### Rincian Tugas
Salin persis bagian teks tentang tambang timah di Pulau Bangka dari "Kolong-kolong tersebut, ada" sampai "PT. Timah Tbk.", termasuk kedua batas tersebut.

### Kutipan Halaman
You are currently viewing Tambang Timah yang “Melubangi” Jejak Rempah Nusantara di Pulau Bangka

Tambang Timah yang “Melubangi” Jejak Rempah Nusantara di Pulau Bangka

elama belasan abad, Pulau Bangka menjadi bagian dari jalur kemaritiman Nusantara. Rempah atau timah, yang membangun peradaban masyarakat di pulau seluas 1,16 juta hektar ini?

Jika naik pesawat, menuju Pangkalpinang, Ibu Kota Kepulauan Bangka Belitung, saat menjelang mendarat, kita melihat puluhan danau berwarna biru dan hijau. Danau-danau tersebut bukan bentukan alam, tetapi kolam bekas penambangan timah yang disebut “kolong”. Sebagian, kolong bekas penambangan timah ilegal itu marak terjadi pada tahun 2000-an. Dulunya, kolong-kolong itu bukan hanya semak belukar, tetapi juga perkebunan, hutan, mangrove, serta permukiman. 

Dalam sejumlah perjalanan darat Mongabay Indonesia di Pulau Bangka, misalnya dari Pangkalpinang ke Belinyu, Mentok, Toboali, Jebus, Permis, Sungaiselan, Mapur, Pejem, Maras, atau Kota Kapur, ditemukan belasan hingga puluhan kolong yang letaknya di sekitar jalan. 

Kolong-kolong tersebut, ada yang masih dikelilingi tumpukan pasir dan tanah liat, sudah ditumbuhi semak dan tanaman tertentu, atau dijadikan tempat mandi dan mencuci, kolam ikan, serta tempat rekreasi. Bahkan, ada yang dijadikan sumber air baku perusahaan daerah [PDAM]. 

Penelitian berjudul “Analisis Sebaran Kegiatan Pertambangan Timah Menggunakan Sistem Informasi Geografi di Daerah Bangka, Provinsi Bangka Belitung” oleh Mustafa Luthfi dan Bambang Sunarwan, yang diterbitkan Jurnal Teknologi Vol. I, Edisi 13, Periode Juli-Desember 2008, menunjukkan di Pulau Bangka pada tahun 2006 terdapat 1.021 kolong. 

Sejumlah kolong tersebut tersebar di Kabupaten Bangka [413], Bangka Selatan [124], Bangka Tengah [208], Bangka Barat [244], dan Pangkalpinang [32]. Disebutkan, kolong-kolong itu bukan hanya di lokasi eks tambang ilegal, tapi juga di wilayah KP [Kuasa Pertambangan] PT. Timah Tbk.

Pada 2015, jumlah kolong di Kepulauan Bangka Belitung tercatat 192. Setiap kolong luasannya antara 1-22 hektar. Data ini dikutip dari artikel “Pemulihan dan Pemanfaatan Lahan Bekas Penambangan Timah” yang disiarkan bappeda.babelprov.go.id.

Item yang tercantum dalam dataset
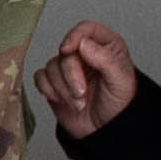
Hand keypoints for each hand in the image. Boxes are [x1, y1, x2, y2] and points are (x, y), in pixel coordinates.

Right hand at [36, 19, 139, 139]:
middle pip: (65, 52)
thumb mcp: (120, 82)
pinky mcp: (54, 82)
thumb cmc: (118, 105)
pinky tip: (61, 100)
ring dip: (63, 88)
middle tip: (82, 93)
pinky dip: (48, 89)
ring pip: (51, 66)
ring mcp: (68, 68)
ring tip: (79, 102)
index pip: (85, 29)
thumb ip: (106, 60)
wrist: (105, 130)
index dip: (74, 36)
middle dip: (71, 75)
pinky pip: (40, 78)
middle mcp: (85, 54)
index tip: (68, 50)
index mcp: (106, 47)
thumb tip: (84, 44)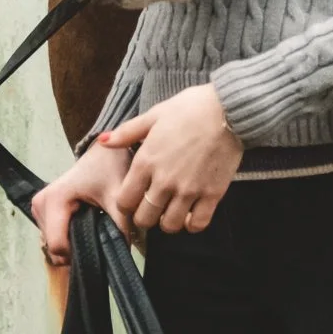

### Kolom Jawaban
Kolong-kolong tersebut, ada yang masih dikelilingi tumpukan pasir dan tanah liat, sudah ditumbuhi semak dan tanaman tertentu, atau dijadikan tempat mandi dan mencuci, kolam ikan, serta tempat rekreasi. Bahkan, ada yang dijadikan sumber air baku perusahaan daerah [PDAM]. 

Penelitian berjudul “Analisis Sebaran Kegiatan Pertambangan Timah Menggunakan Sistem Informasi Geografi di Daerah Bangka, Provinsi Bangka Belitung” oleh Mustafa Luthfi dan Bambang Sunarwan, yang diterbitkan Jurnal Teknologi Vol. I, Edisi 13, Periode Juli-Desember 2008, menunjukkan di Pulau Bangka pada tahun 2006 terdapat 1.021 kolong. 

Sejumlah kolong tersebut tersebar di Kabupaten Bangka [413], Bangka Selatan [124], Bangka Tengah [208], Bangka Barat [244], dan Pangkalpinang [32]. Disebutkan, kolong-kolong itu bukan hanya di lokasi eks tambang ilegal, tapi juga di wilayah KP [Kuasa Pertambangan] PT. Timah Tbk.